Ostie illustre la richesse à protéger
Le port antique d’Ostie rappelle l’importance économique de Rome. Située à l’embouchure du Tibre, cette ville portuaire servait d’interface maritime pour l’approvisionnement de la capitale en denrées et marchandises.
Selon la tradition, Ostie aurait été fondée sous le roi Ancus Marcius. Les preuves archéologiques les plus solides apparaissent à partir du IVe siècle avant J.-C. La ville s’est ensuite développée autour d’entrepôts, de commerces, d’habitations et d’infrastructures portuaires.
Un tel centre économique concentrait marchandises, salaires, transactions et épargne. Dans ce type d’environnement, la possession de pièces d’or ou d’argent représentait une sécurité, mais aussi un risque. En cas de trouble, cacher son numéraire pouvait devenir un réflexe.
Le numéraire désigne ici la monnaie disponible sous forme de pièces physiques, par opposition aux biens immobiliers, aux marchandises ou aux dettes.
Une leçon ancienne sur l’insécurité patrimoniale
Ces trésors abandonnés racontent moins une fascination pour l’or qu’une réalité sociale : les Romains vivaient dans un monde où la richesse devait parfois être dissimulée pour survivre.
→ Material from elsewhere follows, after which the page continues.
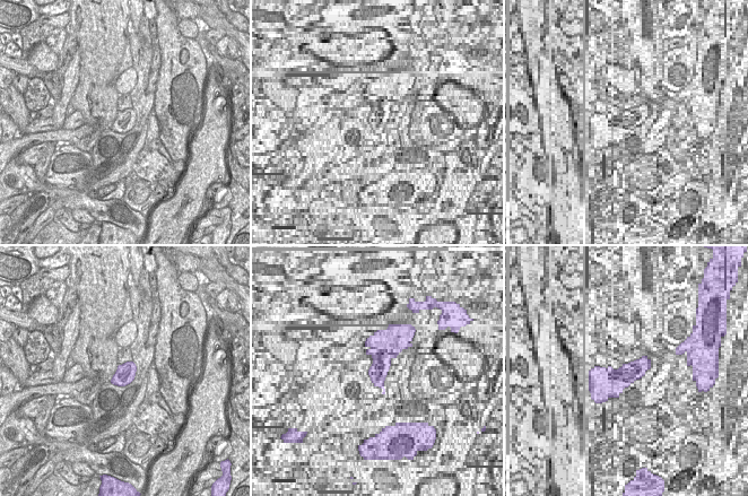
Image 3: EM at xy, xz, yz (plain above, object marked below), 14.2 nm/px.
The object is 280 nm wide here. Detach at (389, 107) of image 2. The part that leaves runs along (385, 152), (382, 104), (410, 63) in image 2; a second cell is stuck on.

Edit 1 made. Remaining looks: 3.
Arms run side by side. Inspect: 3d 8 µm from the back at (834, 335) of image 1.

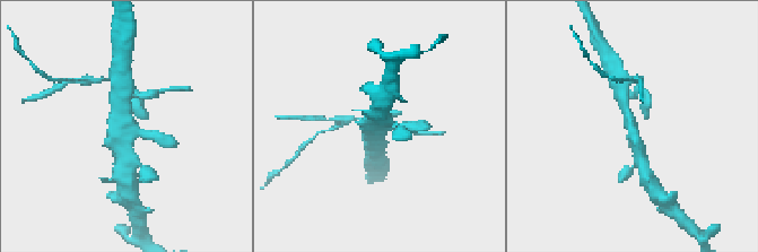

Certains dépôts traduisent une décision rationnelle : protéger une fortune, préparer un retour, éviter une saisie. D’autres marquent une rupture définitive : décès, exil, destruction d’un foyer ou effondrement local de l’ordre public.
L’or enterré des Romains n’était donc pas un mystère romantique, mais une réponse concrète à l’insécurité. Deux mille ans plus tard, ces pièces rappellent que la conservation du patrimoine dépend autant du choix des actifs que du contexte politique, militaire et social dans lequel ils sont détenus.